YOUR INSTRUCTIONS: Reproduce without change the lines of the records below, starting at the line containing "longitude: -123.1189" and ending at the line containing "region: Trentino-Alto Adige", with both of those lines included.
────────────────
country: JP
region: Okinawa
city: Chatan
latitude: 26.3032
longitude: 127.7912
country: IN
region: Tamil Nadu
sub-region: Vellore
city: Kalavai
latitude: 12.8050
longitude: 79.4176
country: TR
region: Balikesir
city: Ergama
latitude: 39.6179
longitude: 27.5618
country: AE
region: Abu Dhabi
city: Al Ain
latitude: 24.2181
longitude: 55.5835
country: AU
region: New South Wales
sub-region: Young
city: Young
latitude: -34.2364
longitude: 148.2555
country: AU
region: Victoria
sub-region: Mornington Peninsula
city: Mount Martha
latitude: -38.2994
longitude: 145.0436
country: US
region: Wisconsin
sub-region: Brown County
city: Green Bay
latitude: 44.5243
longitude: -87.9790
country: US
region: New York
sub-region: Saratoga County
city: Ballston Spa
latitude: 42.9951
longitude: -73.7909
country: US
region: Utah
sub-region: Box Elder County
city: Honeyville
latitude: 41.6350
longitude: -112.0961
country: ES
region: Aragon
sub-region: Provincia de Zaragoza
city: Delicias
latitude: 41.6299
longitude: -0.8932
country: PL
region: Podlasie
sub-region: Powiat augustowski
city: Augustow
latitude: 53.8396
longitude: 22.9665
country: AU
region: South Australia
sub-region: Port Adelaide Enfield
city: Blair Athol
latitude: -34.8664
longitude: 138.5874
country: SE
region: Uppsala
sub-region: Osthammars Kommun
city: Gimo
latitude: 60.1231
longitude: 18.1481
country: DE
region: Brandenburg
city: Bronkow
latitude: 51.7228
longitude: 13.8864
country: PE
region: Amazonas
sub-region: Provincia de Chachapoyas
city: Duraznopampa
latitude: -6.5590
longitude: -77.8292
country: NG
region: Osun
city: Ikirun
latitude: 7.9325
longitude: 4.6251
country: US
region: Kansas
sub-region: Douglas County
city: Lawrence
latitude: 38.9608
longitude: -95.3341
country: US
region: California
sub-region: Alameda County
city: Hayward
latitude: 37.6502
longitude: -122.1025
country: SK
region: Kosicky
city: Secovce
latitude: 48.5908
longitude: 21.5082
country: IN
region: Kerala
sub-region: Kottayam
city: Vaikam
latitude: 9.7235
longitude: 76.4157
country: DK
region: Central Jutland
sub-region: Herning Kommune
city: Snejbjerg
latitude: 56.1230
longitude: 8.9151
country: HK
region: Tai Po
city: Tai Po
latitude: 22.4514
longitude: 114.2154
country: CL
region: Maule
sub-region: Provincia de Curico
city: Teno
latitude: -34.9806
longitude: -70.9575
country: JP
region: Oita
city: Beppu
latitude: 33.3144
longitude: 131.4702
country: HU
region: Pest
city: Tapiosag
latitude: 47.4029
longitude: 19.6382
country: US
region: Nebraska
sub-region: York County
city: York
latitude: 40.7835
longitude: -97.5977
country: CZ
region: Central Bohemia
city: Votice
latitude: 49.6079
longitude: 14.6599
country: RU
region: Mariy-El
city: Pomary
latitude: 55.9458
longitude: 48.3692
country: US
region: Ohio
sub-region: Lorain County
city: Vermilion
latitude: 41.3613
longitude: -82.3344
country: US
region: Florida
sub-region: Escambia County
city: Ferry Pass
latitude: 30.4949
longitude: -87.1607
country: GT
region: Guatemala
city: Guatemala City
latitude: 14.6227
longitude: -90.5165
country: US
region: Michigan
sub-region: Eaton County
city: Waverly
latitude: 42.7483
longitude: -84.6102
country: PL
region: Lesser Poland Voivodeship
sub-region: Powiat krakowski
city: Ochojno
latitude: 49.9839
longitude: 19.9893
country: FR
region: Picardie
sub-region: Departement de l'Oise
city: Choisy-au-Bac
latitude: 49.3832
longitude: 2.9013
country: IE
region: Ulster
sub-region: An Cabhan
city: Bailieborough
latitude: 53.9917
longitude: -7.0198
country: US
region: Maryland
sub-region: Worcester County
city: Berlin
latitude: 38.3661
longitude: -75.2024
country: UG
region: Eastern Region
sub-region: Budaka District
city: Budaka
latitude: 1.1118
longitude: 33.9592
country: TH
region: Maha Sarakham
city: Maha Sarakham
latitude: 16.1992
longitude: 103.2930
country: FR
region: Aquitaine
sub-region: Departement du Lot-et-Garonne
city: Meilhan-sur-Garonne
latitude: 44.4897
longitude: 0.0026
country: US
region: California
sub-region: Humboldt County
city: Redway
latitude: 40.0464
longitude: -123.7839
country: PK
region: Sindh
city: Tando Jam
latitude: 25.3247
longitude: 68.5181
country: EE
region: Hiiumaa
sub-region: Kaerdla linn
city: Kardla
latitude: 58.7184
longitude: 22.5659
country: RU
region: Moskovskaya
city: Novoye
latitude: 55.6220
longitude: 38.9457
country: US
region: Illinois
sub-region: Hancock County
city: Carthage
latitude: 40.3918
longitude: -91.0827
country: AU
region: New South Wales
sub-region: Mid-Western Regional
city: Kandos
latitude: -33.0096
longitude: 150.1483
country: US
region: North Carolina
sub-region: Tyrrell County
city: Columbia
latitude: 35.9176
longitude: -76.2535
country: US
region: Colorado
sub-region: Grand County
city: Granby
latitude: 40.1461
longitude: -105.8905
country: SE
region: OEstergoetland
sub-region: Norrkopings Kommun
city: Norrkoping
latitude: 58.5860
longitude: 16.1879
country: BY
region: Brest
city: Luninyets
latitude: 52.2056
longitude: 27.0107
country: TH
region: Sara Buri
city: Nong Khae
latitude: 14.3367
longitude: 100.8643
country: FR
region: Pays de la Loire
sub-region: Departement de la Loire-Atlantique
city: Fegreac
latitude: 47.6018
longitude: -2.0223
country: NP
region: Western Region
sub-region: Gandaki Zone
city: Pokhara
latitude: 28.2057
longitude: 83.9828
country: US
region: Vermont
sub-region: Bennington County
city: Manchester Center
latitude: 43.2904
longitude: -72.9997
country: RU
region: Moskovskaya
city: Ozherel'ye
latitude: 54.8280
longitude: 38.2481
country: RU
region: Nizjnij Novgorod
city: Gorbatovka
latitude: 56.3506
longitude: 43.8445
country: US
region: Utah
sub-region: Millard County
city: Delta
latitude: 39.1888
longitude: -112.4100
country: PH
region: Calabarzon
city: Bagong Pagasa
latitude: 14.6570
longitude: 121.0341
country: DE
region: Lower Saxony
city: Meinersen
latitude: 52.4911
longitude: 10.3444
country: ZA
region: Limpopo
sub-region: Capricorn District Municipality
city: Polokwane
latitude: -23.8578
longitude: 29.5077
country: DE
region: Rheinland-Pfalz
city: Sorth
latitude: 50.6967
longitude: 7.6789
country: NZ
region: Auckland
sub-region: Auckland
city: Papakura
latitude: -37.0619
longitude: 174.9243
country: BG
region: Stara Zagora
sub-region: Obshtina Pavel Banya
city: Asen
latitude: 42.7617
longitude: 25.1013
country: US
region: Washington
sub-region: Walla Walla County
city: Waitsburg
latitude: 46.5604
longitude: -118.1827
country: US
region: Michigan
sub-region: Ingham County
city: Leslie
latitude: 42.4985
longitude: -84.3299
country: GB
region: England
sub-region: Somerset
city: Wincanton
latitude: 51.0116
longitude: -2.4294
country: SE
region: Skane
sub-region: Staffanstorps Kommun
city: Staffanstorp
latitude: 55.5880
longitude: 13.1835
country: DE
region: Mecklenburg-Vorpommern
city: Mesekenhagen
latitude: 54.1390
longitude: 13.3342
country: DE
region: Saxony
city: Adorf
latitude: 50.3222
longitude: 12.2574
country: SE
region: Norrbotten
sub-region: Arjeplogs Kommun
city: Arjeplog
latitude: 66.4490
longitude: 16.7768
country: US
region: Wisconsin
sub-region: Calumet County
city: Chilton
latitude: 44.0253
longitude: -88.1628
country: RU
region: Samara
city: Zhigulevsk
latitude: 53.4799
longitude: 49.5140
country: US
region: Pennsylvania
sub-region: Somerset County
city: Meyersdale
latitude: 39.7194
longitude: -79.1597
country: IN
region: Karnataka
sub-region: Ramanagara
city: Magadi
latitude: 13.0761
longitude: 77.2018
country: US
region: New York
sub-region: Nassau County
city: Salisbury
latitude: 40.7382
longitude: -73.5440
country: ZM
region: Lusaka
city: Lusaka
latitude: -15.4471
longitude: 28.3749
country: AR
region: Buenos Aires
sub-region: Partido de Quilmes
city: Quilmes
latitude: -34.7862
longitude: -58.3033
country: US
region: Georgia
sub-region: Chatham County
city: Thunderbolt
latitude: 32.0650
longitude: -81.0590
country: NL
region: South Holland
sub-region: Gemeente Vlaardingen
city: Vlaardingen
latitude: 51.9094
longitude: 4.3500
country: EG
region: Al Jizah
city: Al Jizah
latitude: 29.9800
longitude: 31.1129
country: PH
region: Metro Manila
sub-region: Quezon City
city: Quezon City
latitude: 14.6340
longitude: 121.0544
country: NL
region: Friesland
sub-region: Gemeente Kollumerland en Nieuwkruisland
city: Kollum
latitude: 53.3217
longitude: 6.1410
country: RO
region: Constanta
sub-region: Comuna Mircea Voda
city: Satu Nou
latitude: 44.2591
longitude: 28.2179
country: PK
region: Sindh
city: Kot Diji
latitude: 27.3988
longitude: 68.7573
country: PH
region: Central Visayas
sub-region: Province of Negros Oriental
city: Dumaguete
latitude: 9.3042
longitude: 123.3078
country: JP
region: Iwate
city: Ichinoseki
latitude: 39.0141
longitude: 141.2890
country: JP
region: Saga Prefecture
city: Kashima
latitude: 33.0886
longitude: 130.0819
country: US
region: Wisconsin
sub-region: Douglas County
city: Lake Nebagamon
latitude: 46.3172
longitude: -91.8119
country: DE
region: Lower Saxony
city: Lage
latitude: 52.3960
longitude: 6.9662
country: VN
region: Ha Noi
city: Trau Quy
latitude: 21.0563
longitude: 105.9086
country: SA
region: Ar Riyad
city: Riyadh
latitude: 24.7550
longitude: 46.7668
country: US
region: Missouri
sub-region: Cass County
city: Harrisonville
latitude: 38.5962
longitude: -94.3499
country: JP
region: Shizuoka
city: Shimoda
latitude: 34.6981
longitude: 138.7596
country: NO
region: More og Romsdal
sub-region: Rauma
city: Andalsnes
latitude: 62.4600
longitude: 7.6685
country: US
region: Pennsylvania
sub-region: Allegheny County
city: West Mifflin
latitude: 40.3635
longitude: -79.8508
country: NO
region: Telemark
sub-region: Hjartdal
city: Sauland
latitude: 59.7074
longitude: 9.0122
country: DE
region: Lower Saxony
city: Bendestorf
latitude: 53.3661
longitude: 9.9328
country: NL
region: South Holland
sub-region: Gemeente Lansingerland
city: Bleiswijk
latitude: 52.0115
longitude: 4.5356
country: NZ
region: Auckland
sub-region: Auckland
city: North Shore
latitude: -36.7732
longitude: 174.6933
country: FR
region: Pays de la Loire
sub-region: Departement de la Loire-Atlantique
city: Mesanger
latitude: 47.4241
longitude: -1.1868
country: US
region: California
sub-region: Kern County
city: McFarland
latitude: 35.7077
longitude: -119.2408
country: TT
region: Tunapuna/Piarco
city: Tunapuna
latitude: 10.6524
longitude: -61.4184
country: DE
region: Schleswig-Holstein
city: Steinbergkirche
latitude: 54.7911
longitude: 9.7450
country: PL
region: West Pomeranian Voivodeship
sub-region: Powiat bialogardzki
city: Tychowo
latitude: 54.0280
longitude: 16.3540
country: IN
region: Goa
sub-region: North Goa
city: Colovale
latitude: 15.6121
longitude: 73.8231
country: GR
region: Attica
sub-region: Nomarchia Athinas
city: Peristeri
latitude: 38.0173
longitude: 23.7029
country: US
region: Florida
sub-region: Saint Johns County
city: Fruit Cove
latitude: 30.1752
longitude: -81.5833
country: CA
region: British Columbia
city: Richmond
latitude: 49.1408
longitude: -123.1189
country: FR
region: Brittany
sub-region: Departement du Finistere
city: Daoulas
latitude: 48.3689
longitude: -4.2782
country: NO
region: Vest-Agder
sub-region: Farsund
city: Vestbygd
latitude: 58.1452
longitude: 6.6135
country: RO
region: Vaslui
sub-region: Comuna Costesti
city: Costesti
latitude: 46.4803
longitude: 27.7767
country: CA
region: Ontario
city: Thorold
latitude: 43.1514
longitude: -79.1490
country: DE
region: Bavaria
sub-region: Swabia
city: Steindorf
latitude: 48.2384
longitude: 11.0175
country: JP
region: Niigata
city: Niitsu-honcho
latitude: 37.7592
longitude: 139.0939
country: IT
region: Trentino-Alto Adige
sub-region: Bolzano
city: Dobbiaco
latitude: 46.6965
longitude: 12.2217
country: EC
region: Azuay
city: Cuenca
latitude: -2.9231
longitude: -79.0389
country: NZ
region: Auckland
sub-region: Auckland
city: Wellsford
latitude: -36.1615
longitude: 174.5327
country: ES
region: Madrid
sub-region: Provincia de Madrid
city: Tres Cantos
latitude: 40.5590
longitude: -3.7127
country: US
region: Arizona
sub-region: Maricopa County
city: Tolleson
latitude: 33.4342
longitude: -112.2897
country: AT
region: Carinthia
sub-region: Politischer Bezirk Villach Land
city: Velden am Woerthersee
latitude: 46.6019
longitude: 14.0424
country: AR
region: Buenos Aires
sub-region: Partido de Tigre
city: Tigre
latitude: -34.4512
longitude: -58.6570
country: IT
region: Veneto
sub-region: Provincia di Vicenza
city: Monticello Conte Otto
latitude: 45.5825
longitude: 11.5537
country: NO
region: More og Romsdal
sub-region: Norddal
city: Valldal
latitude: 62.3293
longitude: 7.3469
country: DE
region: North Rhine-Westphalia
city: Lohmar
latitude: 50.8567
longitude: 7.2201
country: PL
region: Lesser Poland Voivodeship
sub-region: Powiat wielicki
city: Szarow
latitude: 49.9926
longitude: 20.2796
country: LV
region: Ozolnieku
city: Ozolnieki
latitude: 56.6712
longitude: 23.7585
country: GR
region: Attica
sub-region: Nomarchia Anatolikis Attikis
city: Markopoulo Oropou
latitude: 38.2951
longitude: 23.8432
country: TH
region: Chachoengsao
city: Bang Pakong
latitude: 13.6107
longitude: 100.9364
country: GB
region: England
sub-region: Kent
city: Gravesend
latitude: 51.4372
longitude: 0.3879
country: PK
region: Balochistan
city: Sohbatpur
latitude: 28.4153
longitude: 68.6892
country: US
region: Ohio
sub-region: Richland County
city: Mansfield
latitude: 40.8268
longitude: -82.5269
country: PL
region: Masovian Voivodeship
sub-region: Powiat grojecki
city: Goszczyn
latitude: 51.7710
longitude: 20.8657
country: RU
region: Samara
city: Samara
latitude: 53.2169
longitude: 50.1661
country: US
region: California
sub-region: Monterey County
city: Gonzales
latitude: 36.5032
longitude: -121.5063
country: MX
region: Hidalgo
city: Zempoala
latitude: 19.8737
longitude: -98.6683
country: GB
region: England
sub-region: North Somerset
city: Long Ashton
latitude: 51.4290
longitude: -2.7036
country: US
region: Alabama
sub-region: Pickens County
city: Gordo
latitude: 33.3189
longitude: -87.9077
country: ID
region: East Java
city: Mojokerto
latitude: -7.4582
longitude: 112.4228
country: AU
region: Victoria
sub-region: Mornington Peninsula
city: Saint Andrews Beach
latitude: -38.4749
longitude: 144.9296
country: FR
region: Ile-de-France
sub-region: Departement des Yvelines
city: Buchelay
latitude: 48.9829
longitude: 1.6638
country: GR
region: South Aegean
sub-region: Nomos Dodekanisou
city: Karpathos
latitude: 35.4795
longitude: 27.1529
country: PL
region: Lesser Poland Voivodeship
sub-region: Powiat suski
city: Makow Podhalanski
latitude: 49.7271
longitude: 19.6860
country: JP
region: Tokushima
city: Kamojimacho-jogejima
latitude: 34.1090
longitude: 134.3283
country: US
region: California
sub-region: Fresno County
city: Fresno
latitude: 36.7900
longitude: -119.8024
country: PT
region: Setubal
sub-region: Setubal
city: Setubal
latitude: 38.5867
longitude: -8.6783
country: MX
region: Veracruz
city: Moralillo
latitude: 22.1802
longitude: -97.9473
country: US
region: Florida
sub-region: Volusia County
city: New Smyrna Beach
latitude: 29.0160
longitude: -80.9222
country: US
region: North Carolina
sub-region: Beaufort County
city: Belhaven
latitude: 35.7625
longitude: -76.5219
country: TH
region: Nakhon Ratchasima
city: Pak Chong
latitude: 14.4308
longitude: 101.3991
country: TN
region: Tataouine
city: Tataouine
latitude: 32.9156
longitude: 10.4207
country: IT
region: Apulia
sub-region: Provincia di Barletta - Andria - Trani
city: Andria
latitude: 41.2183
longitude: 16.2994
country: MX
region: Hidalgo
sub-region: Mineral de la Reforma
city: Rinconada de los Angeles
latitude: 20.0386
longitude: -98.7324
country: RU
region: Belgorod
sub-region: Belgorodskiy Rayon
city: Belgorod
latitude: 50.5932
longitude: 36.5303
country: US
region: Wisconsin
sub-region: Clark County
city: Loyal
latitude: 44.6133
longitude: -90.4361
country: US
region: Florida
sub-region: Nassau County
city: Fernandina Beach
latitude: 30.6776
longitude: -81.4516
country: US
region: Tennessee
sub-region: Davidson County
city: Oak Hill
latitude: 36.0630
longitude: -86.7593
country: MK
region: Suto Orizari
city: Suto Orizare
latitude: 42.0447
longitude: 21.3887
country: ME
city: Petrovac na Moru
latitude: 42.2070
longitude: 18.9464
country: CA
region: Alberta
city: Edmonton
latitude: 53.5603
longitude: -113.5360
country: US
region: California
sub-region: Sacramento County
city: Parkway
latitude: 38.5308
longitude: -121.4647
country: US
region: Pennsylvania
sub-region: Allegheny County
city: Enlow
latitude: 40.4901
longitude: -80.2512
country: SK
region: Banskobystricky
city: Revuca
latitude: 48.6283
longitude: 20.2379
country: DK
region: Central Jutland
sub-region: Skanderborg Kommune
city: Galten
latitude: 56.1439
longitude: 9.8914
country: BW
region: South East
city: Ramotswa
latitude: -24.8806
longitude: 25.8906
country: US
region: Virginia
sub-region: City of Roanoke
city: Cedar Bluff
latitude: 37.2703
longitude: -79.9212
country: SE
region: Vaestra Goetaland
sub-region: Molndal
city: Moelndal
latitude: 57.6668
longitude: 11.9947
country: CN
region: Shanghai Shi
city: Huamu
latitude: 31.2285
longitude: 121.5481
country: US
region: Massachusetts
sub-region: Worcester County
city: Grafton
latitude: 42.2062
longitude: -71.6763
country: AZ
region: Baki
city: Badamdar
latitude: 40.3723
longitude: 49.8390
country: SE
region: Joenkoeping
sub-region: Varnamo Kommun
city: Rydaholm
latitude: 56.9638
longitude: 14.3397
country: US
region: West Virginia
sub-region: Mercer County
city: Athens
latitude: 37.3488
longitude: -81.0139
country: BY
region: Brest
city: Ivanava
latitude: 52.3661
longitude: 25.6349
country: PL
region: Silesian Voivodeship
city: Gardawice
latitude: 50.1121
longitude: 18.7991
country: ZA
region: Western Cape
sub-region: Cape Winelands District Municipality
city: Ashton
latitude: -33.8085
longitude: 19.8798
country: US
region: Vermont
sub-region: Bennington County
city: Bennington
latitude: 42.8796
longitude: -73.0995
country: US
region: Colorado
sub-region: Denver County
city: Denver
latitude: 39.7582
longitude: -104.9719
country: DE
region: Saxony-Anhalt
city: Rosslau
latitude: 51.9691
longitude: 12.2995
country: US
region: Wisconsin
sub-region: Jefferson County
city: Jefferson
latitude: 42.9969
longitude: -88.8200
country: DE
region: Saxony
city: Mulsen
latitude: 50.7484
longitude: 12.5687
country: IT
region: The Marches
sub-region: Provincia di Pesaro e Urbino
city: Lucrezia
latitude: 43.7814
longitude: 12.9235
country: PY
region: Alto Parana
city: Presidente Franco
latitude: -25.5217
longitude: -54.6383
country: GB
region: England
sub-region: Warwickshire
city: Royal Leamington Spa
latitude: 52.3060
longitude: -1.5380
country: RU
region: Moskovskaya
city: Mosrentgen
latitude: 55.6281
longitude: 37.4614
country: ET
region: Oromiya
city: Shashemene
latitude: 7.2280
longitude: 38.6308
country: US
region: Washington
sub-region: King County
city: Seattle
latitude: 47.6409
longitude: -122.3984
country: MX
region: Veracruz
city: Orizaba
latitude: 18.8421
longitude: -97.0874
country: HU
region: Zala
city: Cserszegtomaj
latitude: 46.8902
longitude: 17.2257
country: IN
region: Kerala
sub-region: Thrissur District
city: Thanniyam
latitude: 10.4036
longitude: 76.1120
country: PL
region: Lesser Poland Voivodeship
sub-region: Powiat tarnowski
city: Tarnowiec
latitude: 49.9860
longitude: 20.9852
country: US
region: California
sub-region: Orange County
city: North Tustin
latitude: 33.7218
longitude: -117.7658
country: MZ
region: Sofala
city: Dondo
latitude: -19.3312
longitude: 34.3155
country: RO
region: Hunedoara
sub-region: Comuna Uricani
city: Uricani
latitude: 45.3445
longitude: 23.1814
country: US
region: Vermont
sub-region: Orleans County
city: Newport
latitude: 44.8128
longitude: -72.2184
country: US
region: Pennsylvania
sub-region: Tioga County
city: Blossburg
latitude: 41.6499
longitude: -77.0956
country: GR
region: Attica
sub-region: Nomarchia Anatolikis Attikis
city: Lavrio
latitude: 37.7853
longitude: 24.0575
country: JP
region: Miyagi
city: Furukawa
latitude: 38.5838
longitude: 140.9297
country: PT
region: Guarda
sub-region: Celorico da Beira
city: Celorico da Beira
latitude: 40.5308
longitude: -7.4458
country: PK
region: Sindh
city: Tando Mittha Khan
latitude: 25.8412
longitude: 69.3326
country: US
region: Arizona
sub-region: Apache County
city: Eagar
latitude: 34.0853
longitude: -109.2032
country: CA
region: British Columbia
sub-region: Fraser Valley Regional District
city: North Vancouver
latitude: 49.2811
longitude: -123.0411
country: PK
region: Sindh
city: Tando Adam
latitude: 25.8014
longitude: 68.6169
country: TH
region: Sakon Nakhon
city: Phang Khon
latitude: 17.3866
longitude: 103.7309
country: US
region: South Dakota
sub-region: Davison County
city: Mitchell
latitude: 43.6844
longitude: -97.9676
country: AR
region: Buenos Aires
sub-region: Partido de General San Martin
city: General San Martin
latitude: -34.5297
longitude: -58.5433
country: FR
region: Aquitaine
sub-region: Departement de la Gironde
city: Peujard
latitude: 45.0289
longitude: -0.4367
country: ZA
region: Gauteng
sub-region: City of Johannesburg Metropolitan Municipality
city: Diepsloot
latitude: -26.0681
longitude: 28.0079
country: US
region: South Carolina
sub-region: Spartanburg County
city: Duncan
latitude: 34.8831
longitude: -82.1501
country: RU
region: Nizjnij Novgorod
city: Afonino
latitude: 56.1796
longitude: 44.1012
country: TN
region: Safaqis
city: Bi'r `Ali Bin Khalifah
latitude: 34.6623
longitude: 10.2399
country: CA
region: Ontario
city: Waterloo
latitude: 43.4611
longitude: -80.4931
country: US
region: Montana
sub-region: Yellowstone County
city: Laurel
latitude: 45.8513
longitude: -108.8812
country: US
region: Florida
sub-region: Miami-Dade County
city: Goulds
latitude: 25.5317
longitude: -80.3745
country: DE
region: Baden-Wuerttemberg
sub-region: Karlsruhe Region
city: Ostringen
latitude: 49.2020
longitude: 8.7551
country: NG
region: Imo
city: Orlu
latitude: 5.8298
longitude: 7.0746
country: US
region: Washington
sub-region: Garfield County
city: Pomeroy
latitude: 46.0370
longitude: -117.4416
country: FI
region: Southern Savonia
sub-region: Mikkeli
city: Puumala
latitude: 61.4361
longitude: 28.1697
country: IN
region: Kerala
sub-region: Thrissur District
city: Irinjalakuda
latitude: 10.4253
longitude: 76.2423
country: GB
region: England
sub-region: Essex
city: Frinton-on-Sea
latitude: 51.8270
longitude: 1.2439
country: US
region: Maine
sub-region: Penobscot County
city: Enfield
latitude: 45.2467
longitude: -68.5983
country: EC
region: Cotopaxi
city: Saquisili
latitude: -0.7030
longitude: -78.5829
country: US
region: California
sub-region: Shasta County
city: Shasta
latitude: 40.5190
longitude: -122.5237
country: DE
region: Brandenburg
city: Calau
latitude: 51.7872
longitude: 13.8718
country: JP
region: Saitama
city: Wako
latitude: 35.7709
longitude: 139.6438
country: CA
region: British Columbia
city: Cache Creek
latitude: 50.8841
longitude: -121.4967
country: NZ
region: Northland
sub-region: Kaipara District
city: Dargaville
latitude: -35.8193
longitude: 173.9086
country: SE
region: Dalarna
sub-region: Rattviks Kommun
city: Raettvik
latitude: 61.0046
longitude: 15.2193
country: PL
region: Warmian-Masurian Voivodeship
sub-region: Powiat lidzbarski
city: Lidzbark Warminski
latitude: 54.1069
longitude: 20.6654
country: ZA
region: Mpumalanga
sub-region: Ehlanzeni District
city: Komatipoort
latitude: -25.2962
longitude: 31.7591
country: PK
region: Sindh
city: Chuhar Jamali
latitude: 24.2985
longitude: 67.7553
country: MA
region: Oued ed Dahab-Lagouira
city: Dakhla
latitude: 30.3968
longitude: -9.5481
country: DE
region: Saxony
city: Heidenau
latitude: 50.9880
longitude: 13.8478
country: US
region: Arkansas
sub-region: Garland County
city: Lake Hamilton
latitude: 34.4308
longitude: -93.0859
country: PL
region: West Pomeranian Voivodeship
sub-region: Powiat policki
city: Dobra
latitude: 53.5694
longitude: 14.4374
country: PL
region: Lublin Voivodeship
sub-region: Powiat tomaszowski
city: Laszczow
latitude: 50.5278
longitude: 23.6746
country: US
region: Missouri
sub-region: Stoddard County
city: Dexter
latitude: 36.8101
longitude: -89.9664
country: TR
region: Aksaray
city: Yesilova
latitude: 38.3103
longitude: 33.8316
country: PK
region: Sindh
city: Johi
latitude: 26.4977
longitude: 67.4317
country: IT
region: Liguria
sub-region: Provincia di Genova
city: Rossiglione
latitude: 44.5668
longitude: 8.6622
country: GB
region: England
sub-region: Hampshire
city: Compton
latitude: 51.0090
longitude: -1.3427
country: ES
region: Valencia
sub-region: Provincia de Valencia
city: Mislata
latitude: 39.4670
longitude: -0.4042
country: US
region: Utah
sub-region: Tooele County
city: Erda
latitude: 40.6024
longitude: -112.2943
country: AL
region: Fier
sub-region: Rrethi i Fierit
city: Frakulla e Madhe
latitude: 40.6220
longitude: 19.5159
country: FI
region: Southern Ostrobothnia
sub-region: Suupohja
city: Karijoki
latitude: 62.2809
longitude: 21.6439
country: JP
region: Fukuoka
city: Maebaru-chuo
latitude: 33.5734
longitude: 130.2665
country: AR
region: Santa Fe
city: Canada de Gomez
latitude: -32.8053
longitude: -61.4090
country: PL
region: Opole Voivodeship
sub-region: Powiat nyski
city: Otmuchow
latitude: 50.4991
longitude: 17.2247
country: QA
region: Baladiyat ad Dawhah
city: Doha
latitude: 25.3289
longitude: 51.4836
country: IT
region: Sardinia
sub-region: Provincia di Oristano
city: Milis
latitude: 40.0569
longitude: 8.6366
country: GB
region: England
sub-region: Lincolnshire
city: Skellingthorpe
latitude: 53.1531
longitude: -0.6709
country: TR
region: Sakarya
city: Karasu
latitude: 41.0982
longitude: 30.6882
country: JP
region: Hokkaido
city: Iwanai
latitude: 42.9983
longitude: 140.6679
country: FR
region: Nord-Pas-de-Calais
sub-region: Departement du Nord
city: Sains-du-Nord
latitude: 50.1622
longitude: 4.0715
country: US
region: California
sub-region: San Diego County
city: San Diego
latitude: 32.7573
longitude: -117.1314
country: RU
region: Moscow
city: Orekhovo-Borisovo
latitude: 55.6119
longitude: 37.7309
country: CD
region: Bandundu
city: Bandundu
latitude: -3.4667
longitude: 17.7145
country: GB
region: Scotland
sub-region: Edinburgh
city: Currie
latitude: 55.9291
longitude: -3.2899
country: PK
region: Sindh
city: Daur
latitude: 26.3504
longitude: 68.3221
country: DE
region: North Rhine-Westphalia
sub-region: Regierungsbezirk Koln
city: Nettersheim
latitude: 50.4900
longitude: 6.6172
────────────────
RESULT OF THIS EXERCISE:
longitude: -123.1189
country: FR
region: Brittany
sub-region: Departement du Finistere
city: Daoulas
latitude: 48.3689
longitude: -4.2782
country: NO
region: Vest-Agder
sub-region: Farsund
city: Vestbygd
latitude: 58.1452
longitude: 6.6135
country: RO
region: Vaslui
sub-region: Comuna Costesti
city: Costesti
latitude: 46.4803
longitude: 27.7767
country: CA
region: Ontario
city: Thorold
latitude: 43.1514
longitude: -79.1490
country: DE
region: Bavaria
sub-region: Swabia
city: Steindorf
latitude: 48.2384
longitude: 11.0175
country: JP
region: Niigata
city: Niitsu-honcho
latitude: 37.7592
longitude: 139.0939
country: IT
region: Trentino-Alto Adige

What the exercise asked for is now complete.